Does low-dose atropine in concentrations of 0.01% and/or 0.02% slow the progression of myopia? That was the question posed in a phase III clinical trial of NVK002 (Vyluma), for treating childhood myopia progression. Researchers assessed safety and efficacy and found that both, but the 0.01% in particular, slowed progression.

The trial took place over three years with placebo vs. low-dose atropine 0.01% and 0.02% studied. Participants were recruited from 26 clinical sites in North America and five countries in Europe. Enrolled participants were three to 16 years old with -0.5D to -6D spherical equivalent refractive error (SER) and no worse than -1.50D astigmatism.

A total of 576 participants were randomly assigned to treatment groups. Of these, 573 participants received trial treatment and were included in the safety set. The 489 participants (84.9%) who were six to 10 years old at randomization made up the modified intention-to-treat set.

Results demonstrated that atropine 0.01% slows myopia progression among participants six to 10 years old. This dose significantly increased the proportion of eyes with less than -0.5D myopia progression after three years of treatment. This concentration also reduced both SER progression and axial elongation vs. placebo over the same period. A smaller treatment effect was observed for atropine 0.02%.

To further understand the results of atropine 0.02%, another post-hoc analysis was conducted, which excluded the data after treatment cessation for participants who discontinued trial medication but stayed in the trial through month 36 and switched to other myopia therapies (i.e., orthokeratology, multifocal contact lenses or compounded atropine). Results showed an increased difference between atropine 0.02% and placebo in the proportion of responders and in the mean difference of SER change from baseline.

“There was a clear confounding effect due to the inclusion of the data from these participants […] after they stopped trial medication and went on to other treatments, which likely contributed to the atropine 0.02% results as reported,” the authors explained in their paper on the study for JAMA Ophthalmology. “In evaluating our results, a higher-than-expected placebo responder rate was observed (17% vs. the assumed 7% in the protocol). However, on review of more recently available data, the observed placebo myopia progression rate appears within the range of the progression rate observed in control arms of other myopia therapy studies.
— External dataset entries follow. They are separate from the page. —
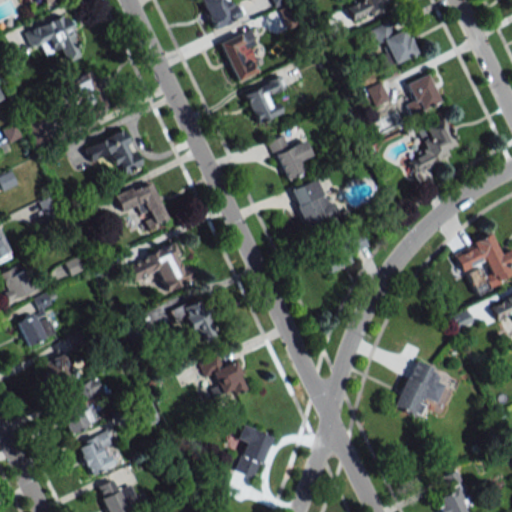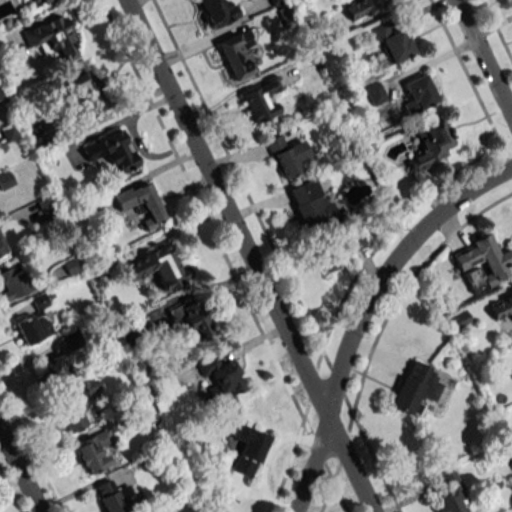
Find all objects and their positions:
building: (41, 0)
building: (363, 8)
building: (217, 11)
building: (52, 38)
building: (391, 41)
building: (238, 54)
road: (483, 59)
building: (82, 93)
building: (419, 95)
building: (261, 100)
building: (38, 134)
building: (430, 145)
building: (112, 151)
building: (287, 156)
building: (139, 201)
building: (310, 203)
building: (47, 206)
building: (2, 250)
building: (340, 250)
road: (248, 255)
building: (484, 260)
building: (158, 267)
building: (12, 282)
building: (40, 301)
building: (501, 308)
road: (363, 312)
building: (196, 322)
building: (33, 329)
building: (54, 372)
building: (220, 375)
building: (86, 388)
building: (416, 388)
building: (74, 416)
building: (248, 450)
building: (249, 450)
building: (92, 452)
building: (93, 452)
road: (19, 471)
building: (450, 495)
building: (115, 497)
building: (115, 497)
building: (150, 511)
building: (152, 511)
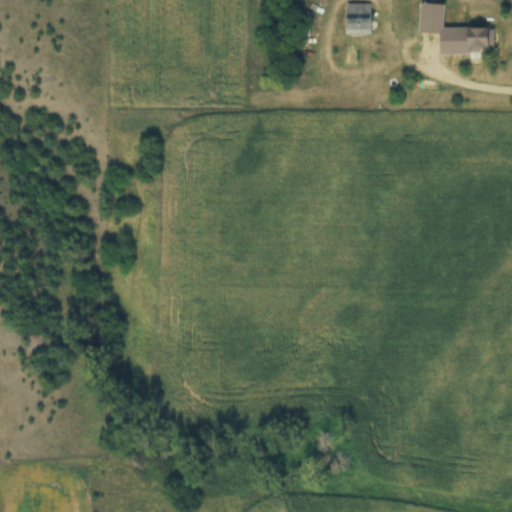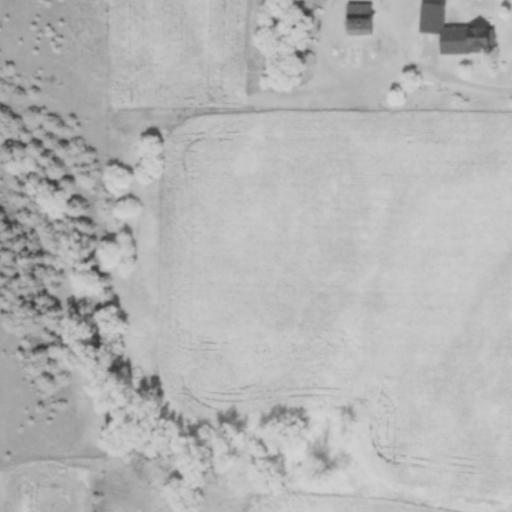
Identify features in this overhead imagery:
building: (358, 19)
building: (479, 39)
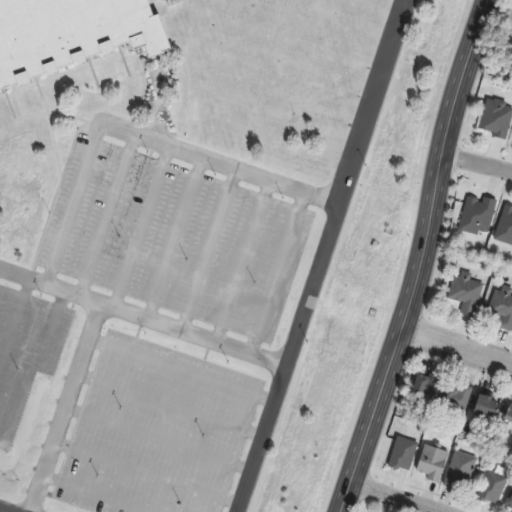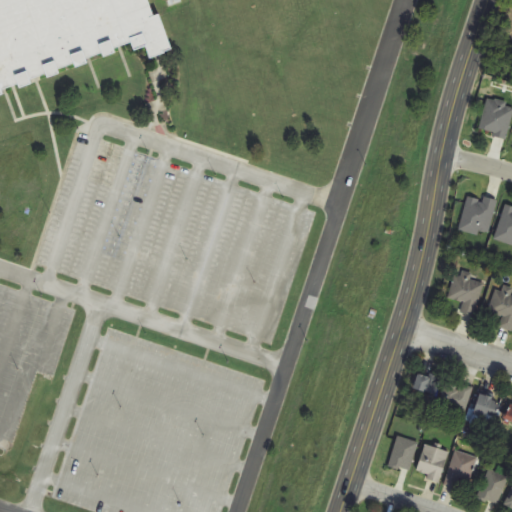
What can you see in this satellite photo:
building: (73, 35)
building: (497, 118)
road: (146, 138)
road: (478, 163)
building: (478, 215)
road: (109, 216)
building: (506, 226)
road: (143, 227)
road: (177, 238)
parking lot: (176, 239)
road: (211, 249)
road: (332, 256)
road: (424, 257)
road: (244, 261)
road: (279, 272)
building: (467, 293)
building: (503, 307)
road: (147, 319)
road: (15, 325)
road: (461, 350)
parking lot: (25, 354)
road: (35, 366)
road: (186, 371)
building: (427, 383)
building: (458, 397)
road: (65, 407)
road: (174, 407)
building: (488, 408)
building: (509, 414)
parking lot: (157, 431)
road: (163, 440)
road: (3, 442)
building: (404, 453)
building: (433, 463)
road: (152, 474)
building: (493, 487)
road: (97, 492)
road: (402, 495)
building: (509, 501)
road: (2, 511)
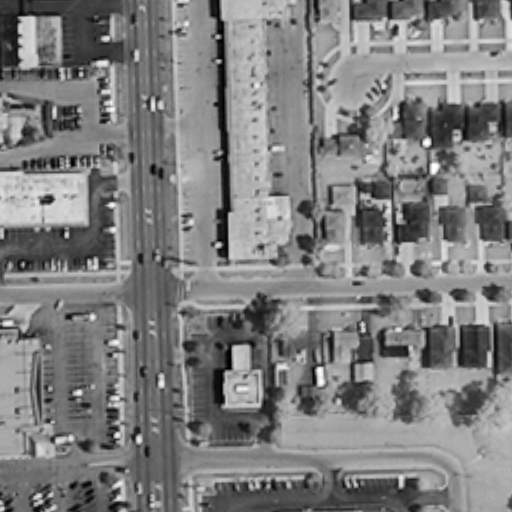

“From a risk/benefit perspective, the efficacy and safety observed suggests that low-dose atropine may provide a treatment option for children ages three to 17 years with myopia progression, which may lead to less frequent or delayed change in glasses, progression to less severe correction and potentially reduce long-term sequelae, which could lead to vision loss later in life, such as myopic maculopathy,” the authors concluded.